How Much Further Can AO World PLC, Monitise Plc And Rolls-Royce Holding PLC Fall?

AO World PLC, Monitise Plc and Rolls-Royce Holding PLC are all down, but are they out?

| More on:

The content of this article was relevant at the time of publishing. Circumstances change continuously and caution should therefore be exercised when relying upon any content contained within this article.

When investing, your capital is at risk. The value of your investments can go down as well as up and you may get back less than you put in.

Read More

The content of this article is provided for information purposes only and is not intended to be, nor does it constitute, any form of personal advice. Investments in a currency other than sterling are exposed to currency exchange risk. Currency exchange rates are constantly changing, which may affect the value of the investment in sterling terms. You could lose money in sterling even if the stock price rises in the currency of origin. Stocks listed on overseas exchanges may be subject to additional dealing and exchange rate charges, and may have other tax implications, and may not provide the same, or any, regulatory protection as in the UK.

You’re reading a free article with opinions that may differ from The Motley Fool’s Premium Investing Services. Become a Motley Fool member today to get instant access to our top analyst recommendations, in-depth research, investing resources, and more. Learn More.

Increasing prospects for a last-minute sell-out by the Greek government have given the FTSE 100 a boost, but London’s top index is still down 7.5% since April. But do bearish times like these provide us with bargains? A lot of that depends on why a share is falling.

Online fridges

Shares in online household appliance retailer AO World (LSE: AO) are down 45% over the past 12 months to 130p, but that hides a bigger story — since they peaked at 336p back in February, we’ve seen a 61% loss! A downbeat trading update on 24 February kicked off the slump, signalling the all-too-familiar ending of a bubble based on hype rather than cold hard cash.

**Directions for this task**:
In the article on falling share prices, what price did AO World shares peak at in February? The material that comes next has no connection to the article.

[Extracted records]

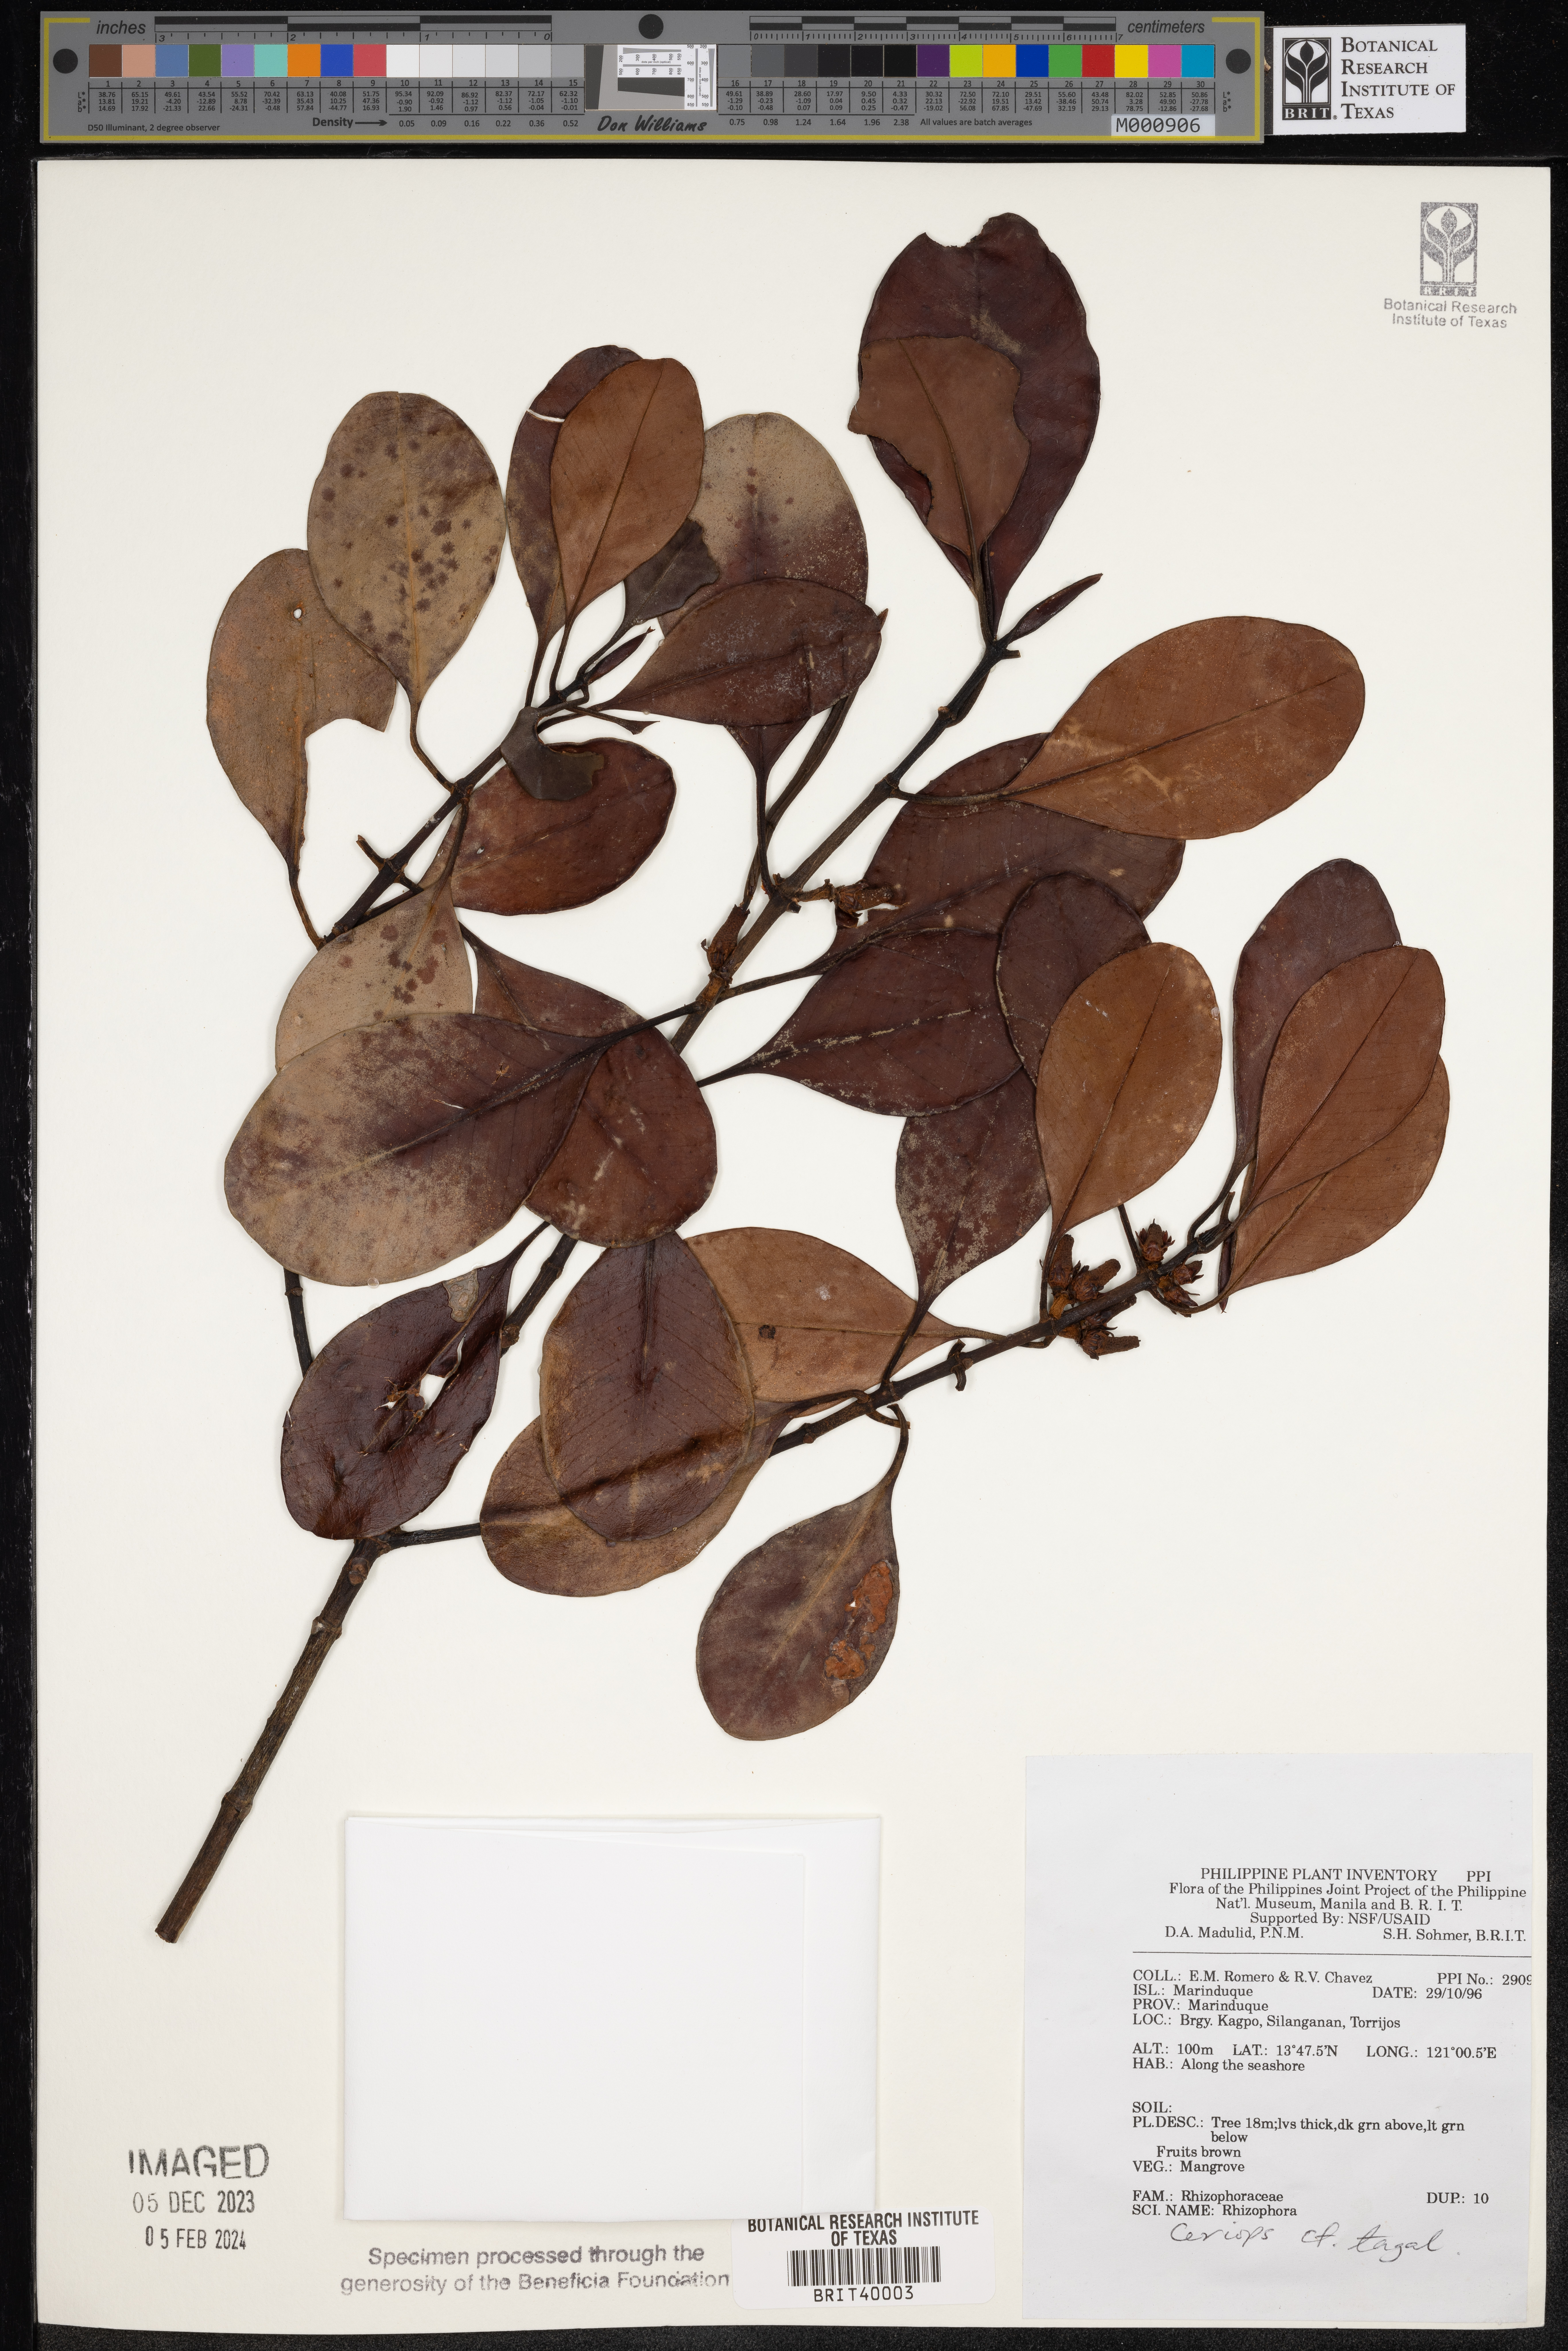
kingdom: Plantae
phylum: Tracheophyta
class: Magnoliopsida
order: Malpighiales
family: Rhizophoraceae
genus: Ceriops
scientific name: Ceriops tagal
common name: Spurred mangrove
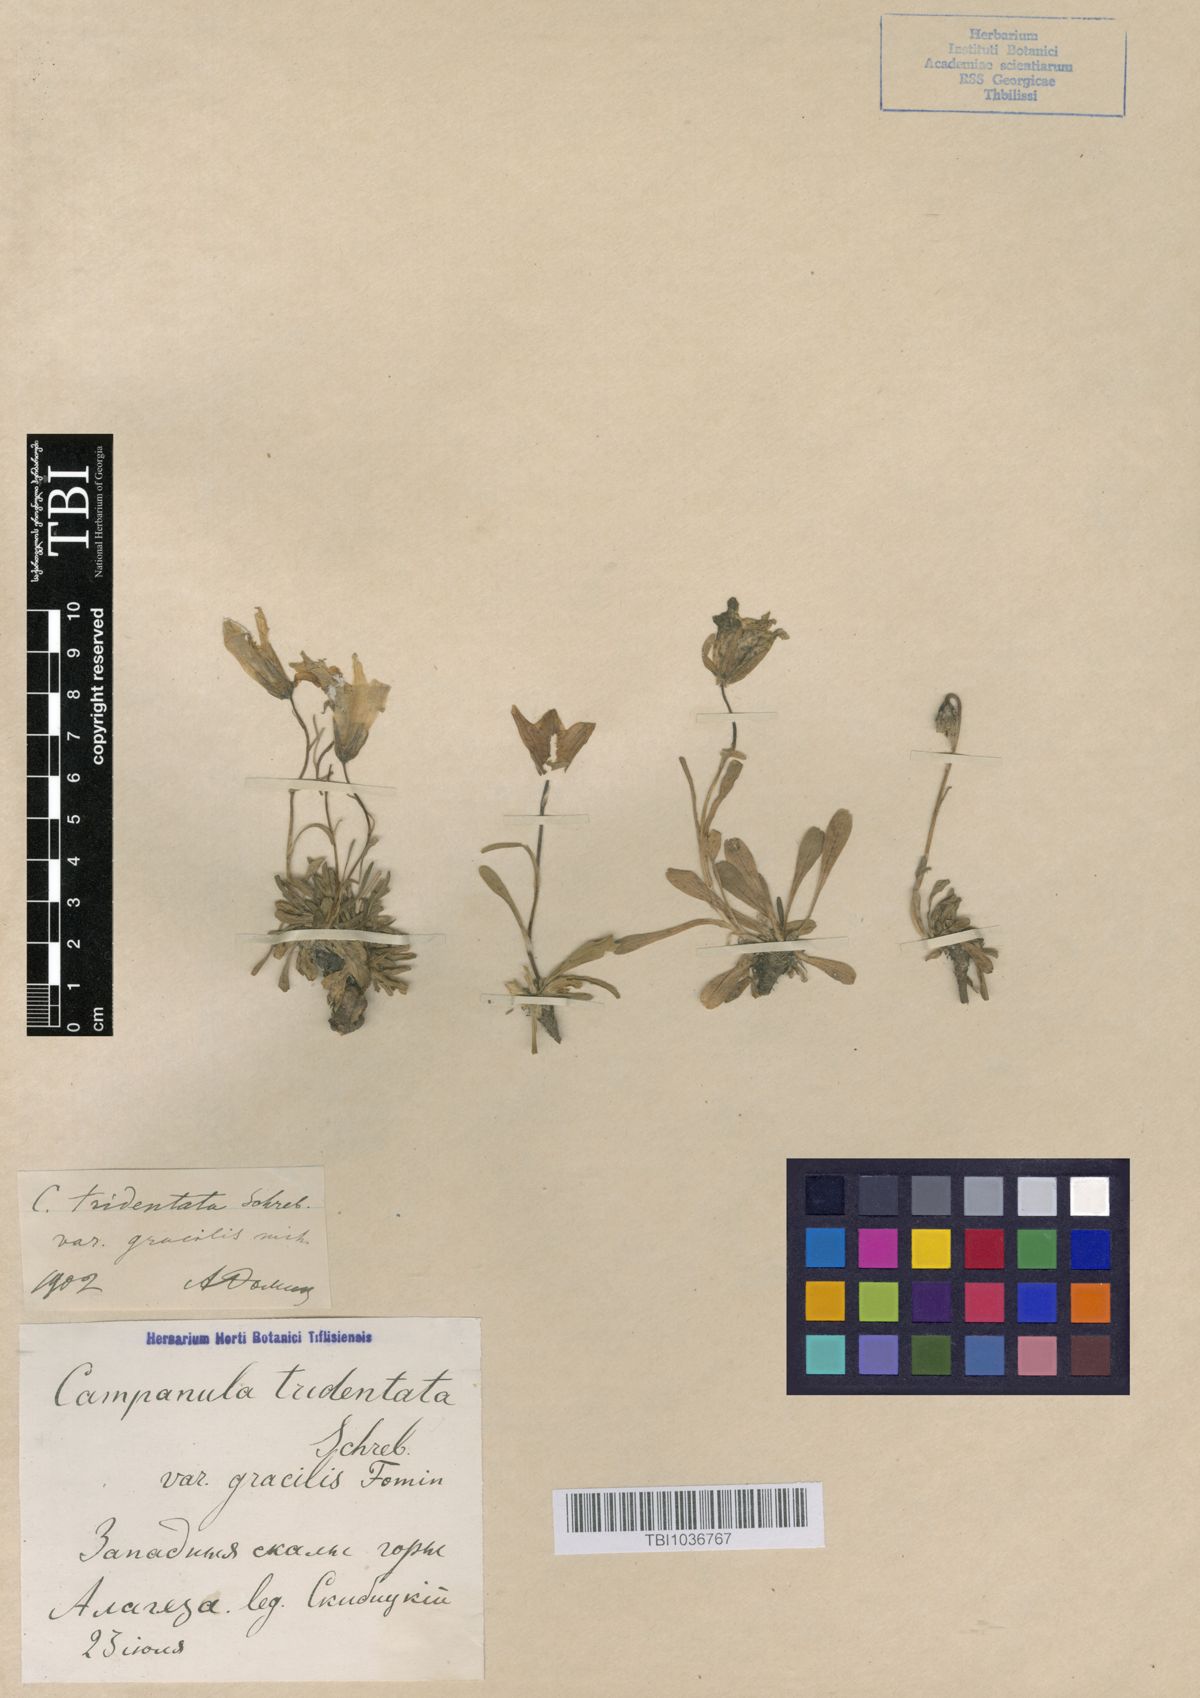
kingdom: Plantae
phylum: Tracheophyta
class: Magnoliopsida
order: Asterales
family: Campanulaceae
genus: Campanula
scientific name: Campanula tridentata
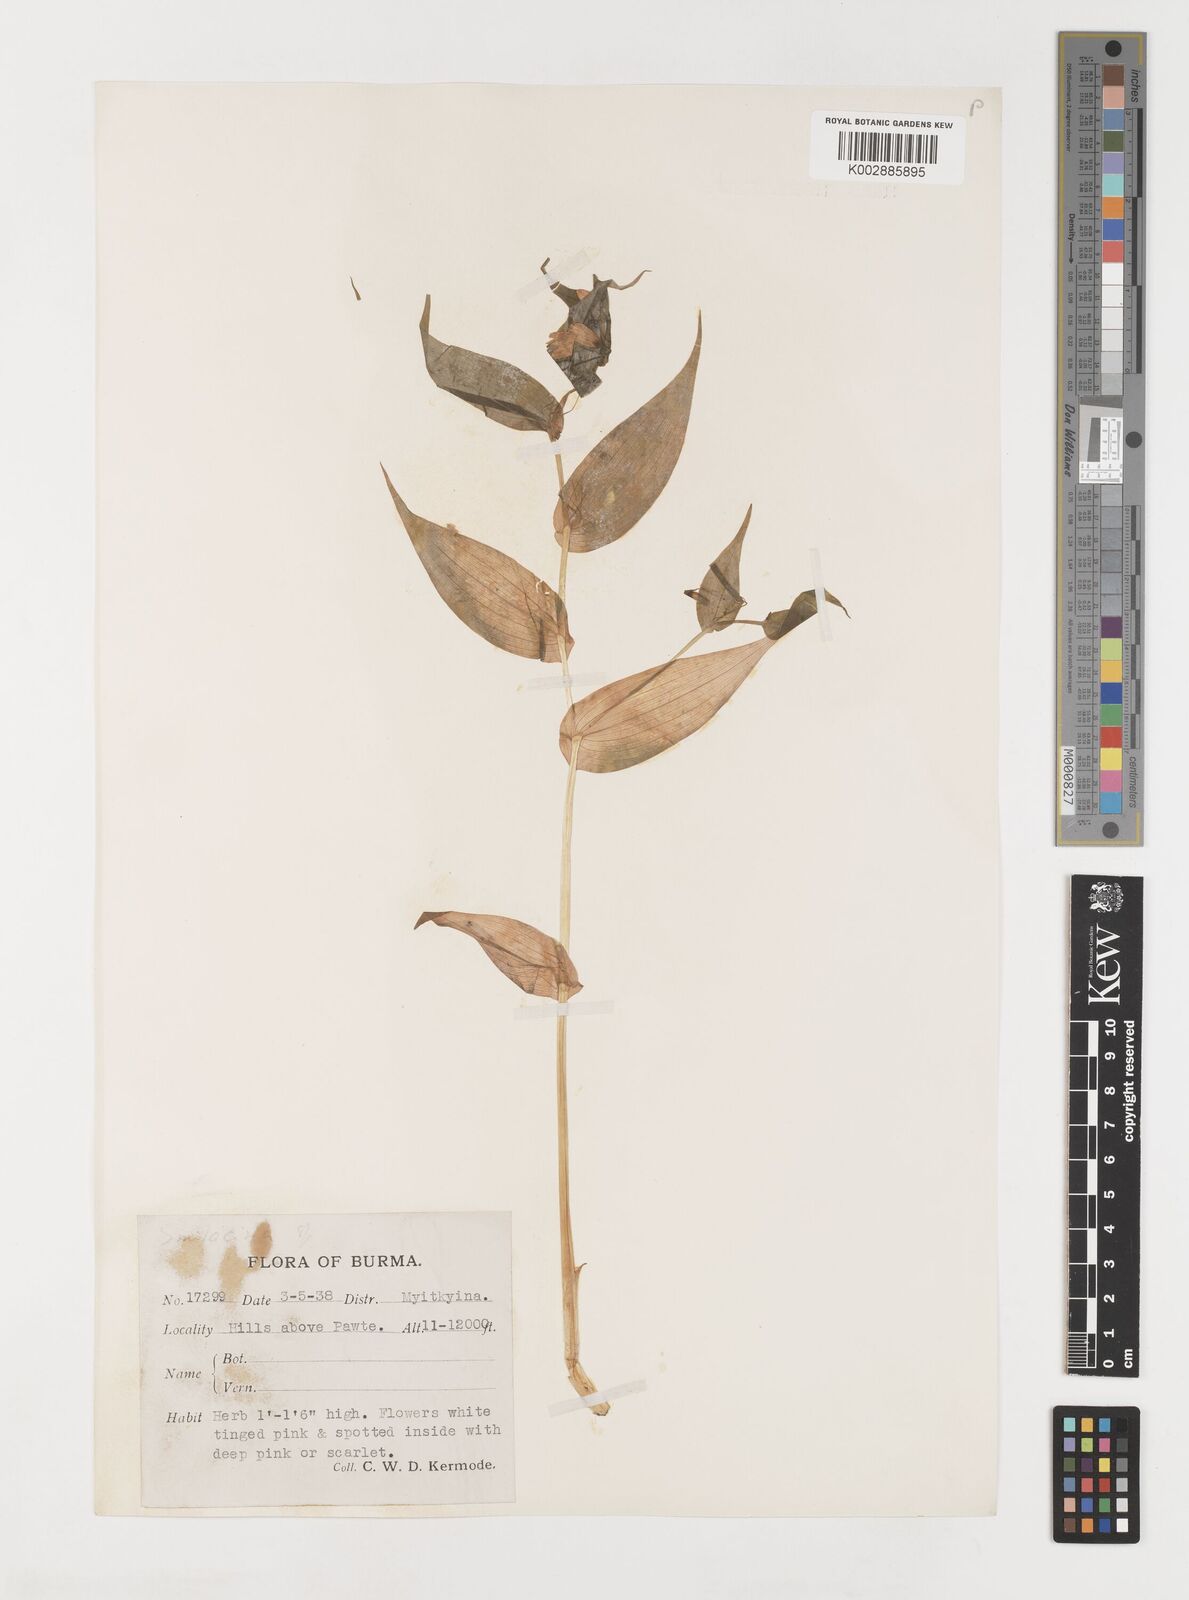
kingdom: Plantae
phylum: Tracheophyta
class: Liliopsida
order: Liliales
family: Liliaceae
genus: Streptopus
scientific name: Streptopus simplex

**Response to this exercise**:
336p